RECORDS FOR THIS EXERCISE.
+-------+
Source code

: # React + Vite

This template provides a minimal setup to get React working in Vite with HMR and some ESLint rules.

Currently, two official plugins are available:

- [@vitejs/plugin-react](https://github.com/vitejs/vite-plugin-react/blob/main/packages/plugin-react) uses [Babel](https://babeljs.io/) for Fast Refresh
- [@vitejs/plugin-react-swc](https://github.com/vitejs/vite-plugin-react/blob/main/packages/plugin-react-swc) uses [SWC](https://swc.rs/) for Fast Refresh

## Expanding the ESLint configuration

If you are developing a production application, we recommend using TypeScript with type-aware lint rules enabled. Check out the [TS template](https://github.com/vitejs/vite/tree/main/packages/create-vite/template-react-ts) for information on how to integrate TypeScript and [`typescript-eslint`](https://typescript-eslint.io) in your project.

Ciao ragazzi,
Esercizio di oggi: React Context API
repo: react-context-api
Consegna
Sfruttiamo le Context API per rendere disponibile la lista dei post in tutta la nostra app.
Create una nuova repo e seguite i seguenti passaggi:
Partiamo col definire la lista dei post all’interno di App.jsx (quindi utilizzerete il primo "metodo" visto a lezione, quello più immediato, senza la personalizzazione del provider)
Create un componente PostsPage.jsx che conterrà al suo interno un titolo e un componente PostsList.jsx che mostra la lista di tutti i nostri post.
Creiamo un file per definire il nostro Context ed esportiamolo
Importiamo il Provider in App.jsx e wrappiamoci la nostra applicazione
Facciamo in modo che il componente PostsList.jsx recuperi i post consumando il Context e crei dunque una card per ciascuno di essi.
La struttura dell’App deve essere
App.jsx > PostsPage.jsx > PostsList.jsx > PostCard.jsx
+-------+
THE TASK. What you give back should be exactly the lines of the entries above from the one containing "Importiamo il Provider" to the end, and nothing more.

SOLUTION TO THIS EXERCISE.
Importiamo il Provider in App.jsx e wrappiamoci la nostra applicazione
Facciamo in modo che il componente PostsList.jsx recuperi i post consumando il Context e crei dunque una card per ciascuno di essi.
La struttura dell’App deve essere
App.jsx > PostsPage.jsx > PostsList.jsx > PostCard.jsx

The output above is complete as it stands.